Coordinating grid operations with distributed energy resource aggregations as directed in FERC Order 2222 demands a bottom-up approach in order to avoid wholesale market inefficiencies, a panel of experts said on Thursday.
The U.S. Department of Energy last week hosted a meeting of its Electric Advisory Committee, with back-to-back sessions focused on transmission and distribution coordination and operational coordination.
“Ultimately, if the idea is to do value stacking — as the industry has been discussing for many years, trying to use distributed resources to provide a range of services — then you really need to contemplate what the implication is for each service at each tier, in between each tier and what that’s going to look like,” said Paul De Martini, managing partner of Newport Consulting.

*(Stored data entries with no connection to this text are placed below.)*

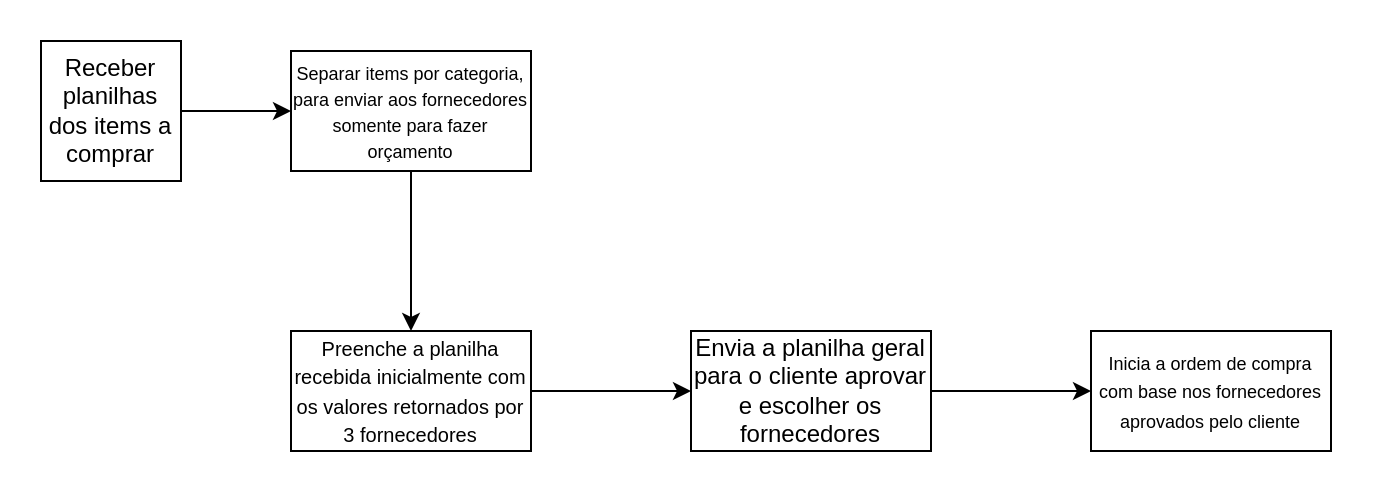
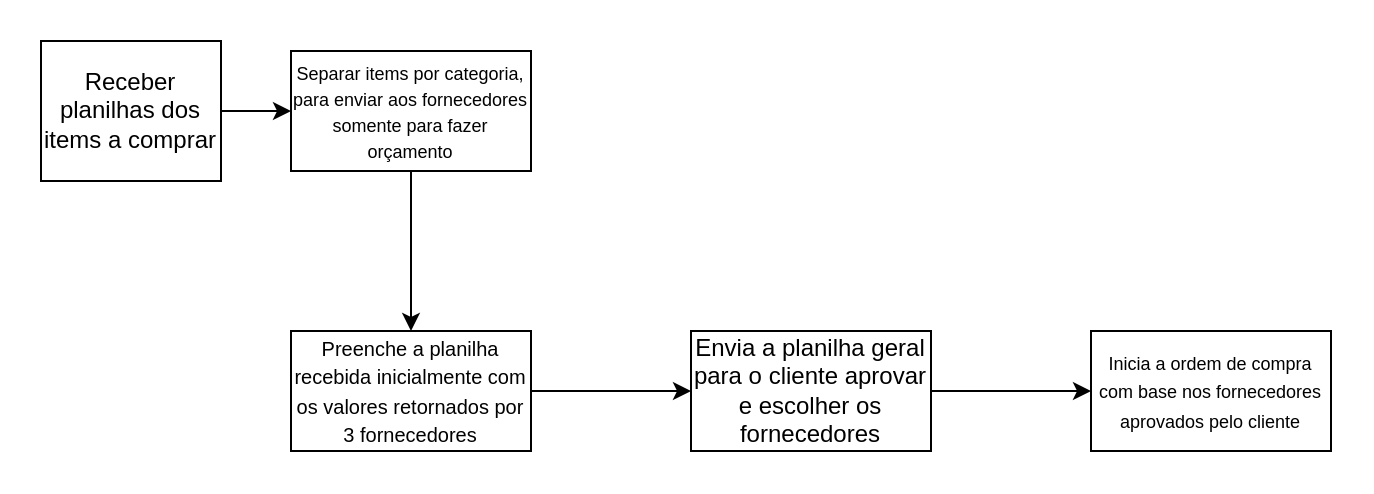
  <mxCell id="0" />
  <mxCell id="1" parent="0" />
  <mxCell id="2" value="" style="edgeStyle=orthogonalEdgeStyle;rounded=0;orthogonalLoop=1;jettySize=auto;html=1;" edge="1" parent="1" source="3" target="5"><mxGeometry relative="1" as="geometry" /></mxCell>
- <mxCell id="3" value="Receber planilhas dos items a comprar" style="whiteSpace=wrap;html=1;aspect=fixed;" vertex="1" parent="1"><mxGeometry x="20" y="20" width="70" height="70" as="geometry" /></mxCell>
+ <mxCell id="3" value="Receber planilhas dos items a comprar" style="whiteSpace=wrap;html=1;aspect=fixed;" vertex="1" parent="1"><mxGeometry x="20" y="20" width="90" height="70" as="geometry" /></mxCell>
  <mxCell id="4" value="" style="edgeStyle=orthogonalEdgeStyle;rounded=0;orthogonalLoop=1;jettySize=auto;html=1;" edge="1" parent="1" source="5" target="7"><mxGeometry relative="1" as="geometry" /></mxCell>
  <mxCell id="5" value="&lt;div style=&quot;line-height: 100%;&quot;&gt;&lt;font style=&quot;font-size: 9px;&quot;&gt;Separar items por categoria, para enviar aos fornecedores somente para fazer orçamento&lt;/font&gt;&lt;div&gt;&lt;/div&gt;&lt;/div&gt;" style="whiteSpace=wrap;html=1;" vertex="1" parent="1"><mxGeometry x="145" y="25" width="120" height="60" as="geometry" /></mxCell>
  <mxCell id="6" value="" style="edgeStyle=orthogonalEdgeStyle;rounded=0;orthogonalLoop=1;jettySize=auto;html=1;" edge="1" parent="1" source="7" target="9"><mxGeometry relative="1" as="geometry" /></mxCell>
  <mxCell id="7" value="&lt;font style=&quot;font-size: 10px;&quot;&gt;Preenche a planilha recebida inicialmente com os valores retornados por 3 fornecedores&lt;/font&gt;" style="whiteSpace=wrap;html=1;" vertex="1" parent="1"><mxGeometry x="145" y="165" width="120" height="60" as="geometry" /></mxCell>
  <mxCell id="8" value="" style="edgeStyle=orthogonalEdgeStyle;rounded=0;orthogonalLoop=1;jettySize=auto;html=1;" edge="1" parent="1" source="9" target="10"><mxGeometry relative="1" as="geometry" /></mxCell>
  <mxCell id="9" value="Envia a planilha geral para o cliente aprovar e escolher os fornecedores" style="whiteSpace=wrap;html=1;" vertex="1" parent="1"><mxGeometry x="345" y="165" width="120" height="60" as="geometry" /></mxCell>
  <mxCell id="10" value="&lt;font style=&quot;font-size: 9px;&quot;&gt;Inicia a ordem de compra com base nos fornecedores aprovados pelo cliente&lt;/font&gt;" style="whiteSpace=wrap;html=1;" vertex="1" parent="1"><mxGeometry x="545" y="165" width="120" height="60" as="geometry" /></mxCell>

“For each service there’s a different set of actors, a different set of devices operating in a different set of operating mechanisms, whether autonomous or direct physical control, and perhaps a price-based formation that’s potentially influencing that same device, so how do we think about those combinations? How do we think about those architectural issues?”
Integrating DERs into decarbonization modeling involves integrating “market layers,” from local to retail to wholesale, said Lynne Kiesling, research professor at the University of Colorado Denver.
One thing that connects the layers is co-optimization models, she said.
“We do a lot of top-down optimal power flow modeling, and perhaps if we think more in terms of co-optimization, that might be a framework for incorporating the perspectives and opportunity cost to the customer and their devices,” Kiesling said.
“The challenge is again that if you don’t reconcile the bottom-up issues, you can’t quite get to the optimization,” De Martini said. “You get stuck at the conceptual level. So yes it’s possible, but you really need to think through that lower level to see where the overlaps are.”
It’s “heartening” to see people promoting a bottom-up approach, said Robert Cummings, president of Red Yucca Power Consulting. “One of our ruling principles was you had to use security-constrained dispatch at all times for aggregated functions, and I think that’s something that’s so easy to ignore when you start talking from top-down in a market, so it’s important that that gets put forward.”
PJM may need a lot of flexibility on Order 2222, considering that its jurisdiction is 13 states and D.C., said Donnie Bielak, manager of reliability engineering for the RTO.
“Each of the individual distribution companies is probably going to want to have a different level of involvement with the DER integrations, and they’re also going to have different tariffs on file, and have different agreements with their state commissions,” Bielak said.
There are going to be times when the distribution system simply cannot handle injections from DERs, and that is going to be identified by the utility, Bielak said.
“The utility really is driving this section of the coordination; they are the ones doing the reliability analysis; they’re doing the planning of the distribution systems; so, between them and the market agent communicating with the individual DERs, they need to collectively come up with market offer parameters and outage reporting and submit that to PJM,” Bielak said.